Do ponto de vista do mercado publicitário eu diria que a aceitação foi 100%. Eu visitei pessoalmente a maioria das agências de propaganda do Brasil, e boa parte dos maiores anunciantes do país, do sul ao Nordeste, passando pelas principais capitais, e categoricamente a maioria das pessoas com quem eu conversei do mercado, nos seus diversos graus de importância, disseram que a MTV precisava desse tipo de situação, que era uma marca extremamente saudosa por todos, com grande admiração e que acreditam bastante que essa entrada da Viacom, nos produtos brasileiros que está oferecendo para a MTV. Foram comentários muito positivos de apoio e de sugestões para nós. Eu diria que o mercado publicitário ficou agradecido por esse novo momento do canal no Brasil.

Já existem projetos definidos para 2014, inclusive pensando em Copa do Mundo?
Em relação ao ano que vem, o foco vai ser na comemoração do primeiro ano da MTV, mas existem alguns projetos que nós já estamos trabalhando, como o “World Stage”, um grande festival de música que vai acontecer pela primeira vez no Brasil, e que também faz parte da programação do canal para 2014. O mercado anunciante já está com todas as possibilidades de negócio que nós podemos fazer e não só para Copa do Mundo, porque nós vamos ter um longo ano de uma nova MTV, com muitos produtos engajados dentro dessa nova linha editorial, que é relacionado à música e a esse público do target Millenium.
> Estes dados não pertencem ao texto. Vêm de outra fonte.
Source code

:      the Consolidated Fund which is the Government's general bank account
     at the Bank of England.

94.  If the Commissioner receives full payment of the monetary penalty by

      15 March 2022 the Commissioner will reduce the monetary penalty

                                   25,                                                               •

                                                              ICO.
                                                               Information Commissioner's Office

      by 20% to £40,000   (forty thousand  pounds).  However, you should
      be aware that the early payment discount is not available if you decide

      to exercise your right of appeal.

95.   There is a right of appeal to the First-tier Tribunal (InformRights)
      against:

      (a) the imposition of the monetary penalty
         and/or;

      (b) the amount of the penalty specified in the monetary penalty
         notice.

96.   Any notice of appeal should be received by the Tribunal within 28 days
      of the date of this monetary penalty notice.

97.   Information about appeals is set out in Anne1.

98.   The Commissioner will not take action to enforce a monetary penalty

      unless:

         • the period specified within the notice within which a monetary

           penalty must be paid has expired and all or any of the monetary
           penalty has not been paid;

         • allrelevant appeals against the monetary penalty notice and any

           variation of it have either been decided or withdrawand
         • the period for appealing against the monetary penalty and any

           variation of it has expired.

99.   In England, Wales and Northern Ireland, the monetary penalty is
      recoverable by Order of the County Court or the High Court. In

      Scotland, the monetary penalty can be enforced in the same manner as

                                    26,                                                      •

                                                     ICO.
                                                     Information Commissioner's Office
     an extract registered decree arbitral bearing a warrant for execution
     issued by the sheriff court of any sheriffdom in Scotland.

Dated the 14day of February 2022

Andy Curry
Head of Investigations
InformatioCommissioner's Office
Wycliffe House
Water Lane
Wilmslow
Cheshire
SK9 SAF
Como está sua rotina de trabalho hoje com a chegada da MTV à Viacom?
O mais legal hoje é ter na mão para administrar uma marca como a MTV no Brasil. Há expectativa de uma grande virada, de um novo posicionamento que seja estimulante do ponto de vista da demanda que o mercado anunciante hoje nos pede. Eu diria que o nosso trabalho está intenso porque diariamente recebemos várias propostas de trabalho, de customização de ideias, com participação muito grande principalmente do pessoal de criação das agências de propaganda.

O trabalho está mais intenso, está maior, porém com mais realização. Hoje eu diria que temos conteúdos extremamente adequados ao mercado, conseguimos falar com qualquer target, e o mercado está aceitando bastante essa conversa. Os dias estão sendo intensos e gratificantes.